Cultivating student leadership through farm to school in Michigan’s Upper Peninsula
A collaboration between community partners and MSU will build from existing farm to school partnerships and develop high school student leadership.
Schools purchasing more local foods and advancing student leadership and career training are at the core of a new grant awarded to a team at the MSU Department of Community Sustainability (CSUS) and the MSU Upper Peninsula Research and Extension Center (UPREC).
The project, “Locally-Integrated Food Teams in the Upper Peninsula (LIFT-UP): Using Land-Based Learning to Establish Farm-to-School Markets in Rural Michigan,” is funded by a two-year, $60,000 grant from the U.S. Department of Agriculture.
This collaboration between community partners and MSU will build from existing farm to school partnerships and expand food system networks in Michigan’s Upper Peninsula. The MSU project team includes Aaron McKim, Philip Warsaw, Buddy McKendree, Abbey Palmer, and James DeDecker.
Purchasing more local foods to serve in school classrooms and cafeterias is one major goal of the project. As one of the three core components of farm to school, local food procurement can support farmers in the community and expand the variety of healthy food choices for students.
“Access to local foods or local food as an option to supplement other sources of food may be very appealing,” says project co-director Abbey Palmer. “But challenges come along with change, and this project aims to put students in charge of envisioning their ideal school lunch experience.”
Starting in June 2021, this first stage of the project will involve high school students, teachers, and other partners in the U.P. who will be organized into Locally-Integrated Food Teams, or LIFTs. Additional partners involved in the LIFTs will include the MARESA health educator, the U.P. Food Exchange, farmers, and resource professionals like on-farm produce safety technicians.
The LIFTs will assess their school’s current farm to school practices to illuminate challenges to local food purchasing. For example, the teams may find that the school’s kitchen equipment may not be adequate for processing fresh fruits and vegetables.
Centering student leadership is a unique and integral component of the LIFT-UP project. After analyzing the results of the farm to school assessment, students will develop and pitch strategies to increase local food purchasing and consumption within their schools. LIFTs will select one or more of the proposed implementation plans to receive funding.

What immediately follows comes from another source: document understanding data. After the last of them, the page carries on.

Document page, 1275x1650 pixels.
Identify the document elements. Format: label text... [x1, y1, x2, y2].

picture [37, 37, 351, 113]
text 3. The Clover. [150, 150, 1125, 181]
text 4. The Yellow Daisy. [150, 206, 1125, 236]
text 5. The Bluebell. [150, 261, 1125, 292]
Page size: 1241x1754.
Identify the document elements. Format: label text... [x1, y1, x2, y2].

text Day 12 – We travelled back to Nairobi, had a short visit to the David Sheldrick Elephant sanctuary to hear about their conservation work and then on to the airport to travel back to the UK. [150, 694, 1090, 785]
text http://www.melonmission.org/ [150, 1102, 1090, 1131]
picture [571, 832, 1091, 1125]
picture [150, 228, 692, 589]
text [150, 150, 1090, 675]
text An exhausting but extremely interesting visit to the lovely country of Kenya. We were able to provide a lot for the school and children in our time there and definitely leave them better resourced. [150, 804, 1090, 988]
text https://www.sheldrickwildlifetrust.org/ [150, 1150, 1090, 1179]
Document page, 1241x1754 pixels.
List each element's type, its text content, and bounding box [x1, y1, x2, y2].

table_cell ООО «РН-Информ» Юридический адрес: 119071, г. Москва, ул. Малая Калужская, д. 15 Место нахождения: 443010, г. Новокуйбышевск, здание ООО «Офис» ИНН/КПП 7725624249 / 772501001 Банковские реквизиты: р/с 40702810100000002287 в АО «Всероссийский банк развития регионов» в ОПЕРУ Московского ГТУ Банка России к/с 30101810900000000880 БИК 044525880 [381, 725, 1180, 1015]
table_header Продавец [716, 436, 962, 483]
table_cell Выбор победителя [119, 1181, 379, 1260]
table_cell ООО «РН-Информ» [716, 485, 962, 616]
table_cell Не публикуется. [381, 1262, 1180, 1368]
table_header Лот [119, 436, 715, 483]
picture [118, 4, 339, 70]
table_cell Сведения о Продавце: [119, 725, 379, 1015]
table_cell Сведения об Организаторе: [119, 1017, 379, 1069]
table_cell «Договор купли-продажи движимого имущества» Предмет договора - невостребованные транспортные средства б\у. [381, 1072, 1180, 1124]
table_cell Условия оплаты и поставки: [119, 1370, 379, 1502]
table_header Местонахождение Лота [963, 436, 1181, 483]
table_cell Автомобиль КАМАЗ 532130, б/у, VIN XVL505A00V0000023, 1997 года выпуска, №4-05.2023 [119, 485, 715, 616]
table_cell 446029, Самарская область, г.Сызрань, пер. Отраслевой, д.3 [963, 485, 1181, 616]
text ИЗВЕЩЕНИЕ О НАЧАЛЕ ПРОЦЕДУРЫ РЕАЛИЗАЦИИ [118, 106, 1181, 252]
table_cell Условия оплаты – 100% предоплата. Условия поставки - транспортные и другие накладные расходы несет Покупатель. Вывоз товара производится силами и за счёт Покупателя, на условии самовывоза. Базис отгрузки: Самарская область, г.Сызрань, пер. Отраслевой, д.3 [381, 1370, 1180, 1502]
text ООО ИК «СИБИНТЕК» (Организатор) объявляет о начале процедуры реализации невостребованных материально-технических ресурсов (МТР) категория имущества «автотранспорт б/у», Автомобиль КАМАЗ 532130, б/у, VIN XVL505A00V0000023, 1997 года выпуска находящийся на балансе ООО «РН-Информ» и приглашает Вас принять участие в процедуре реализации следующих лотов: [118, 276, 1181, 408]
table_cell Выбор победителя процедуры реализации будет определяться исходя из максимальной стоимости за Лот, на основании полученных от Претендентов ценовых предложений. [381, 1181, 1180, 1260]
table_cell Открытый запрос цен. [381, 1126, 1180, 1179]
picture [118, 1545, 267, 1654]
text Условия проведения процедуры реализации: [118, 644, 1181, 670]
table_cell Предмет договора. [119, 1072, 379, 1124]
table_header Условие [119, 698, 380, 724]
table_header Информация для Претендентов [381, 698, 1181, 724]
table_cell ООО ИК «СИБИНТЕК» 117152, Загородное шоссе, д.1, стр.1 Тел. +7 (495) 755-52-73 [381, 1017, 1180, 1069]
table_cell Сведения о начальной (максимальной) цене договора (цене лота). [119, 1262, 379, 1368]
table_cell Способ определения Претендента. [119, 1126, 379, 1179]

“An important piece of the puzzle is what we’re hoping occurs within the students; not only learning about local food production or how to create change, but also this hope that students will see themselves as leaders within the community,” says project co-director Aaron McKim. “There’s an agriculture, food, and natural resources piece. There’s also a career piece and a leadership piece that I think are really exciting for students.”
In May 2022, following the implementation of the student-directed strategies, students and teachers involved in the LIFTs will participate in trainings related to leadership, food systems, and career opportunities throughout the food system. The day of training will feature workshops and a career and education fair to help students will connect with local food system businesses and educational institutions.
Offering high school students these opportunities to lead efforts that can impact their lives will help them build leadership skills, engage with their peers in more meaningful ways, and develop an interest in agriculture, food, and natural resources related careers.
McKim says, “Local food being the context to develop knowledge, leadership skills, and career ambitions among high school students is an exciting foundation for this project and a valuable template we hope an expanding cohort of educators will utilize.”